Generic drug-device combination products (g-DDCPs) are crucial for making medications more affordable and accessible. However, their regulatory approval process is complex and expensive. Battelle, with FDA support, developed a six-phase alternative assessment method aimed at simplifying this process while ensuring safety, effectiveness, and substitutability.

This approach reduces reliance on costly comparative use human factors (cuHF) studies and instead systematically evaluates device differences in form, function, user interface, and labeling. The process includes risk management, user interface design assessment, comparative risk evaluation, validation, residual risk assessment, and a structured final report. By shifting the focus from replication to substitution, manufacturers can improve designs, enhance usability, and address safety concerns found in reference-listed drugs (RLDs).

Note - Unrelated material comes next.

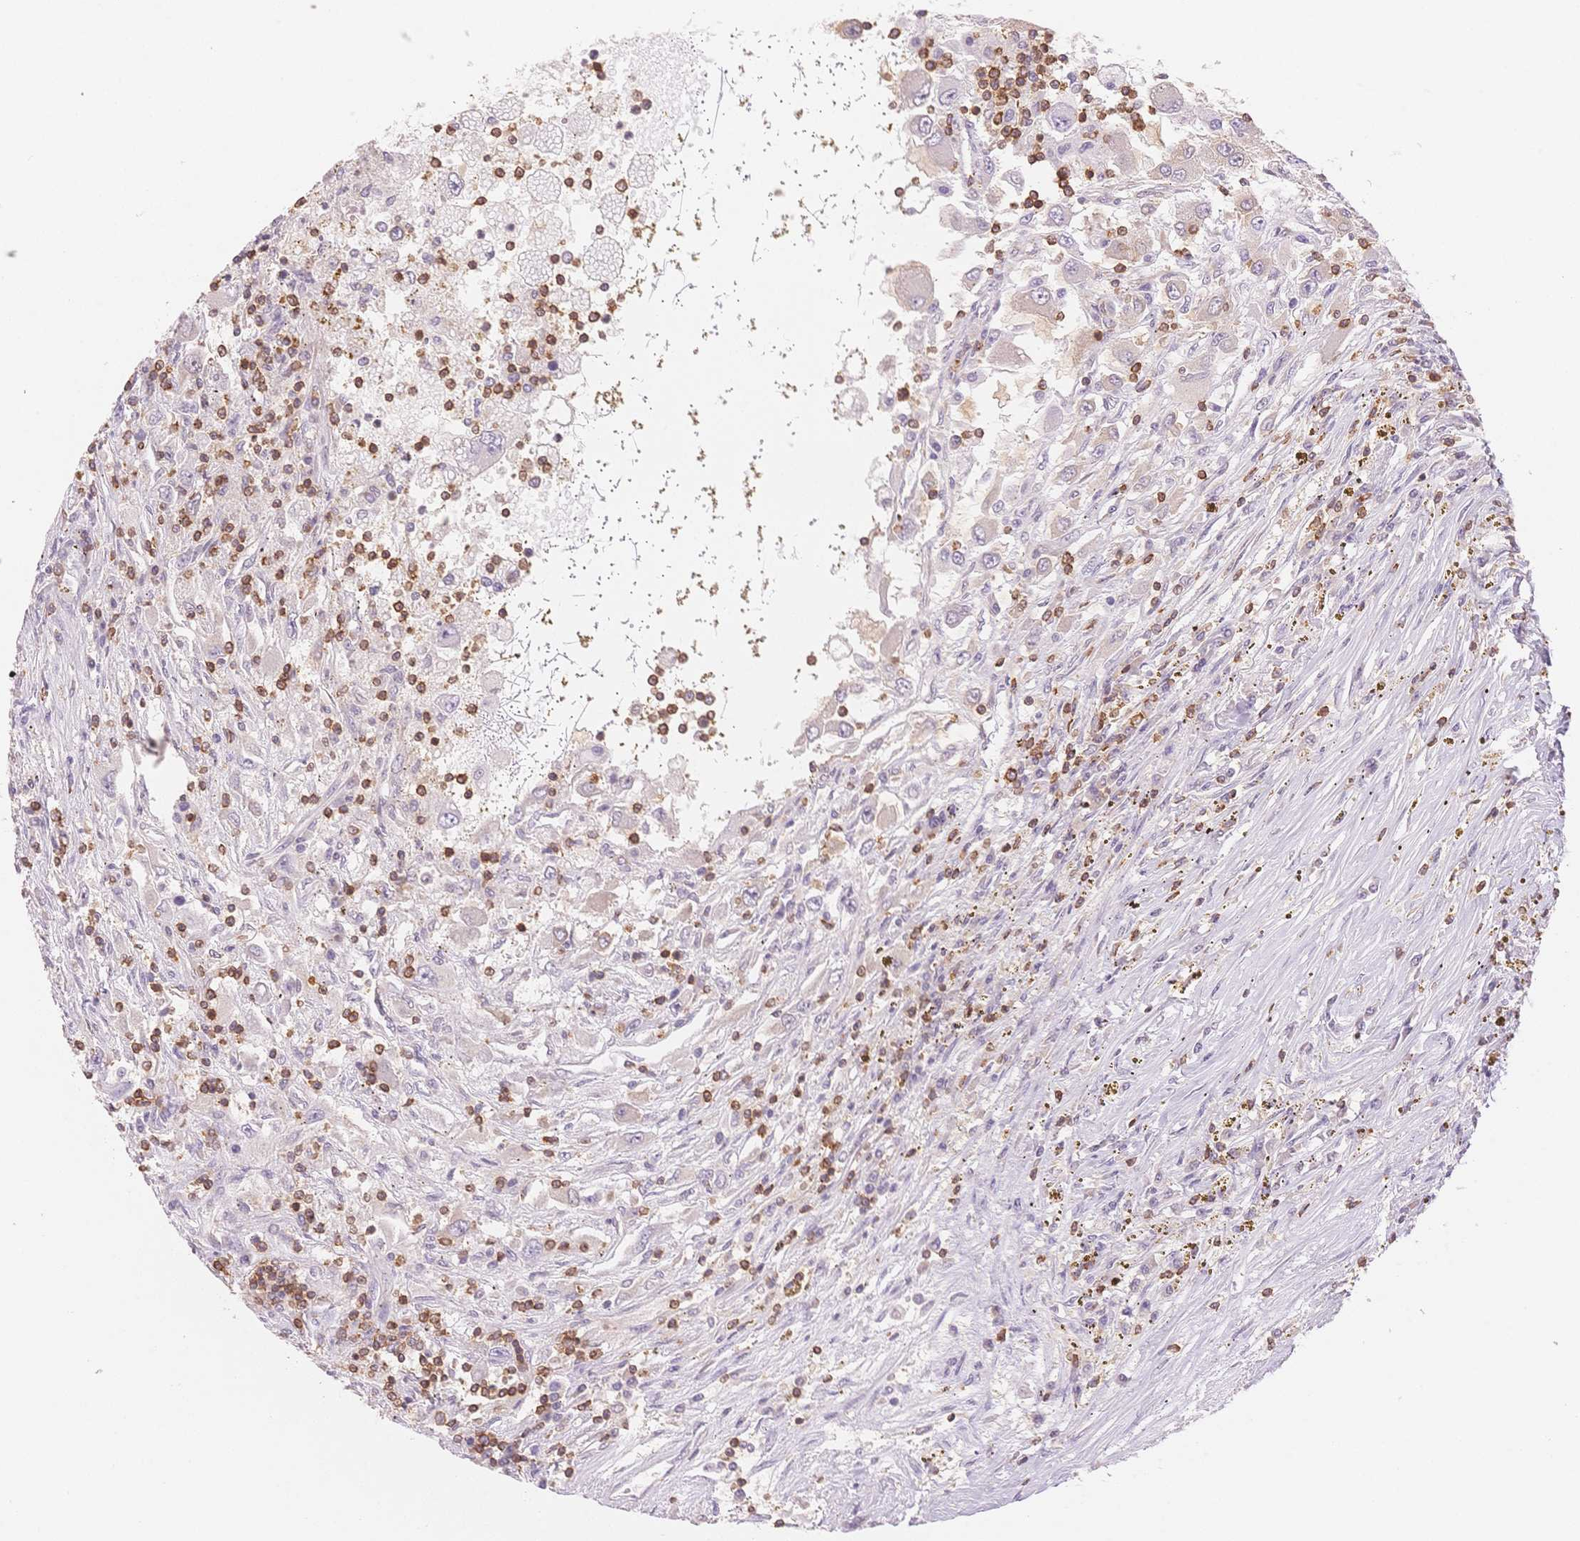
{"staining": {"intensity": "weak", "quantity": "<25%", "location": "cytoplasmic/membranous"}, "tissue": "renal cancer", "cell_type": "Tumor cells", "image_type": "cancer", "snomed": [{"axis": "morphology", "description": "Adenocarcinoma, NOS"}, {"axis": "topography", "description": "Kidney"}], "caption": "Human renal cancer stained for a protein using immunohistochemistry (IHC) demonstrates no expression in tumor cells.", "gene": "STK39", "patient": {"sex": "female", "age": 67}}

Unlike traditional approval pathways, this framework enables faster development and regulatory compliance without compromising user safety. It proposes alternative validation methods, such as bridging studies and human factors validation testing, which are more cost-effective than cuHF studies. These methods ensure that g-DDCPs can be used by patients experienced with RLDs without requiring additional training.

By streamlining the design assessment process, this method not only reduces regulatory burdens but also encourages innovation in drug delivery devices. If widely adopted, it could lead to improved patient outcomes, lower healthcare costs, and greater market competition for affordable medications.